Dataset content ::
# # # #
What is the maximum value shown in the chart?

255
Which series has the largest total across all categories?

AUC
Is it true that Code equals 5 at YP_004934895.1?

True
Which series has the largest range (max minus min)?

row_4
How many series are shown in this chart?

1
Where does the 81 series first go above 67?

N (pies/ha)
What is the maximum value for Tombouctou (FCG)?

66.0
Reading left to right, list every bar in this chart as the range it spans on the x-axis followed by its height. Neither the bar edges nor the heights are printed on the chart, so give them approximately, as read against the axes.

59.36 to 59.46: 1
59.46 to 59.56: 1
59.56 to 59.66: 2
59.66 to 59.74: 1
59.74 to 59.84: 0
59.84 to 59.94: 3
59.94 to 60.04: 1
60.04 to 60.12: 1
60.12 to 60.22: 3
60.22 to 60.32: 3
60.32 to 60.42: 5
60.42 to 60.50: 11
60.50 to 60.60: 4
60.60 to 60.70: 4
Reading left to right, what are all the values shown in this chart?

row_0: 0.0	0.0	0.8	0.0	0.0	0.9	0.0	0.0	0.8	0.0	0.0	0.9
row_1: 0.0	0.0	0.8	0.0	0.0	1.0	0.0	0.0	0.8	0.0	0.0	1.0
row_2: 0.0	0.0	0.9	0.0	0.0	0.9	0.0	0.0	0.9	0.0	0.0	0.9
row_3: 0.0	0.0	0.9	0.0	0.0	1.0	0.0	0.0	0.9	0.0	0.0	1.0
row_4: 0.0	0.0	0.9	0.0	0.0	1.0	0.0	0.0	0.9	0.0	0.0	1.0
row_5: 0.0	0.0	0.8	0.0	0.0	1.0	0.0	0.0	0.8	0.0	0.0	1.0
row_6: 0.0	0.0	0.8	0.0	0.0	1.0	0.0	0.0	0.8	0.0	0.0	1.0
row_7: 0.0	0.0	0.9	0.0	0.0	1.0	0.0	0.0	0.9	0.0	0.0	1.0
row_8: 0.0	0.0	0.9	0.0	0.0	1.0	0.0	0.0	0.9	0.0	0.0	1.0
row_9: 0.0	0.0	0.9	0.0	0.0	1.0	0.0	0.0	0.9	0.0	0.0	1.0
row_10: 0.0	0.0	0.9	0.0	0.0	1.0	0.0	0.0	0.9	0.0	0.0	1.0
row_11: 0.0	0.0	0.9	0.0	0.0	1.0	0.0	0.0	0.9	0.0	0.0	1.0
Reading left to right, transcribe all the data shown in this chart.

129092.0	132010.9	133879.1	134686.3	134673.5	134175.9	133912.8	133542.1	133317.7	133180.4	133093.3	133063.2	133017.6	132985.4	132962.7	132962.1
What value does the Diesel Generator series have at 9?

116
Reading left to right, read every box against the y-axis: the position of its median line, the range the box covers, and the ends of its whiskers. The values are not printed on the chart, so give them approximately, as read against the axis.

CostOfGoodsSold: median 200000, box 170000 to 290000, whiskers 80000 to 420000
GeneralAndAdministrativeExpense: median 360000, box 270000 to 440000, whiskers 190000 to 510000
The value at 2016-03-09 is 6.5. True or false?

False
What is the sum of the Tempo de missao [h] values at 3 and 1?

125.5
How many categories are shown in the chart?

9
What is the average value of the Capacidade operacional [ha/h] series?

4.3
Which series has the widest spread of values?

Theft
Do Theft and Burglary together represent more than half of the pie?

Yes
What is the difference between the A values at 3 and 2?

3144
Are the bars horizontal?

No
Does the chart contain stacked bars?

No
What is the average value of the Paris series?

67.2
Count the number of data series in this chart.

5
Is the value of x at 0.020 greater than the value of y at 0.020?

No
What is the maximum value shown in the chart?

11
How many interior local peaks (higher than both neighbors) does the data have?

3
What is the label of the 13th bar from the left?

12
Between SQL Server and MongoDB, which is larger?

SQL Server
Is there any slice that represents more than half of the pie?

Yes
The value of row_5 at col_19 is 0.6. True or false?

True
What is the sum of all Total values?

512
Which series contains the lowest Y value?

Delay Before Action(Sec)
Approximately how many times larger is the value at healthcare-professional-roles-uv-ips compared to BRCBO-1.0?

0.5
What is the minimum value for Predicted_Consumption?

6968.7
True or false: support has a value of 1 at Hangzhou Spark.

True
# # # #
Activity :: Copy out every one of the lines above word for word, keeping them in the same order.

Completed task ::
What is the maximum value shown in the chart?

255
Which series has the largest total across all categories?

AUC
Is it true that Code equals 5 at YP_004934895.1?

True
Which series has the largest range (max minus min)?

row_4
How many series are shown in this chart?

1
Where does the 81 series first go above 67?

N (pies/ha)
What is the maximum value for Tombouctou (FCG)?

66.0
Reading left to right, list every bar in this chart as the range it spans on the x-axis followed by its height. Neither the bar edges nor the heights are printed on the chart, so give them approximately, as read against the axes.

59.36 to 59.46: 1
59.46 to 59.56: 1
59.56 to 59.66: 2
59.66 to 59.74: 1
59.74 to 59.84: 0
59.84 to 59.94: 3
59.94 to 60.04: 1
60.04 to 60.12: 1
60.12 to 60.22: 3
60.22 to 60.32: 3
60.32 to 60.42: 5
60.42 to 60.50: 11
60.50 to 60.60: 4
60.60 to 60.70: 4
Reading left to right, what are all the values shown in this chart?

row_0: 0.0	0.0	0.8	0.0	0.0	0.9	0.0	0.0	0.8	0.0	0.0	0.9
row_1: 0.0	0.0	0.8	0.0	0.0	1.0	0.0	0.0	0.8	0.0	0.0	1.0
row_2: 0.0	0.0	0.9	0.0	0.0	0.9	0.0	0.0	0.9	0.0	0.0	0.9
row_3: 0.0	0.0	0.9	0.0	0.0	1.0	0.0	0.0	0.9	0.0	0.0	1.0
row_4: 0.0	0.0	0.9	0.0	0.0	1.0	0.0	0.0	0.9	0.0	0.0	1.0
row_5: 0.0	0.0	0.8	0.0	0.0	1.0	0.0	0.0	0.8	0.0	0.0	1.0
row_6: 0.0	0.0	0.8	0.0	0.0	1.0	0.0	0.0	0.8	0.0	0.0	1.0
row_7: 0.0	0.0	0.9	0.0	0.0	1.0	0.0	0.0	0.9	0.0	0.0	1.0
row_8: 0.0	0.0	0.9	0.0	0.0	1.0	0.0	0.0	0.9	0.0	0.0	1.0
row_9: 0.0	0.0	0.9	0.0	0.0	1.0	0.0	0.0	0.9	0.0	0.0	1.0
row_10: 0.0	0.0	0.9	0.0	0.0	1.0	0.0	0.0	0.9	0.0	0.0	1.0
row_11: 0.0	0.0	0.9	0.0	0.0	1.0	0.0	0.0	0.9	0.0	0.0	1.0
Reading left to right, transcribe all the data shown in this chart.

129092.0	132010.9	133879.1	134686.3	134673.5	134175.9	133912.8	133542.1	133317.7	133180.4	133093.3	133063.2	133017.6	132985.4	132962.7	132962.1
What value does the Diesel Generator series have at 9?

116
Reading left to right, read every box against the y-axis: the position of its median line, the range the box covers, and the ends of its whiskers. The values are not printed on the chart, so give them approximately, as read against the axis.

CostOfGoodsSold: median 200000, box 170000 to 290000, whiskers 80000 to 420000
GeneralAndAdministrativeExpense: median 360000, box 270000 to 440000, whiskers 190000 to 510000
The value at 2016-03-09 is 6.5. True or false?

False
What is the sum of the Tempo de missao [h] values at 3 and 1?

125.5
How many categories are shown in the chart?

9
What is the average value of the Capacidade operacional [ha/h] series?

4.3
Which series has the widest spread of values?

Theft
Do Theft and Burglary together represent more than half of the pie?

Yes
What is the difference between the A values at 3 and 2?

3144
Are the bars horizontal?

No
Does the chart contain stacked bars?

No
What is the average value of the Paris series?

67.2
Count the number of data series in this chart.

5
Is the value of x at 0.020 greater than the value of y at 0.020?

No
What is the maximum value shown in the chart?

11
How many interior local peaks (higher than both neighbors) does the data have?

3
What is the label of the 13th bar from the left?

12
Between SQL Server and MongoDB, which is larger?

SQL Server
Is there any slice that represents more than half of the pie?

Yes
The value of row_5 at col_19 is 0.6. True or false?

True
What is the sum of all Total values?

512
Which series contains the lowest Y value?

Delay Before Action(Sec)
Approximately how many times larger is the value at healthcare-professional-roles-uv-ips compared to BRCBO-1.0?

0.5
What is the minimum value for Predicted_Consumption?

6968.7
True or false: support has a value of 1 at Hangzhou Spark.

True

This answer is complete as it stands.